Exercise instructions: Return the text of the records below word for word and line for line, leaving out the pictures.

↓↓↓

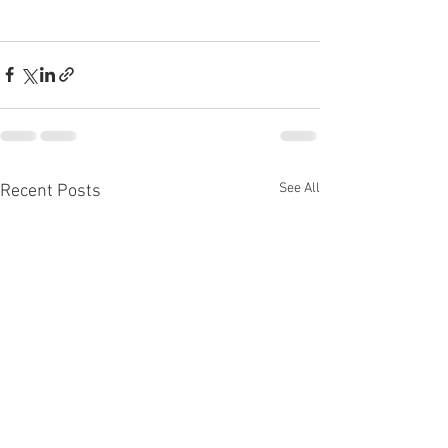
See All
Recent Posts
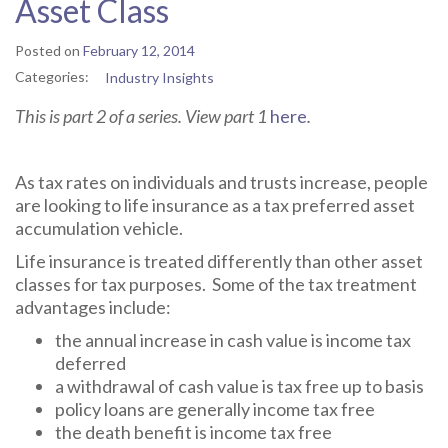
Asset Class
Posted on
February 12, 2014
Categories:
Industry Insights
This is part 2 of a series. View part 1
here
.
As tax rates on individuals and trusts increase, people
are looking to life insurance as a tax preferred asset
accumulation vehicle.
Life insurance is treated differently than other asset
classes for tax purposes. Some of the tax treatment
advantages include:
the annual increase in cash value is income tax
deferred
a withdrawal of cash value is tax free up to basis
policy loans are generally income tax free
the death benefit is income tax free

↑↑↑

Output of the task:
See All
Recent Posts
Asset Class
Posted on
February 12, 2014
Categories:
Industry Insights
This is part 2 of a series. View part 1
here
.
As tax rates on individuals and trusts increase, people
are looking to life insurance as a tax preferred asset
accumulation vehicle.
Life insurance is treated differently than other asset
classes for tax purposes. Some of the tax treatment
advantages include:
the annual increase in cash value is income tax
deferred
a withdrawal of cash value is tax free up to basis
policy loans are generally income tax free
the death benefit is income tax free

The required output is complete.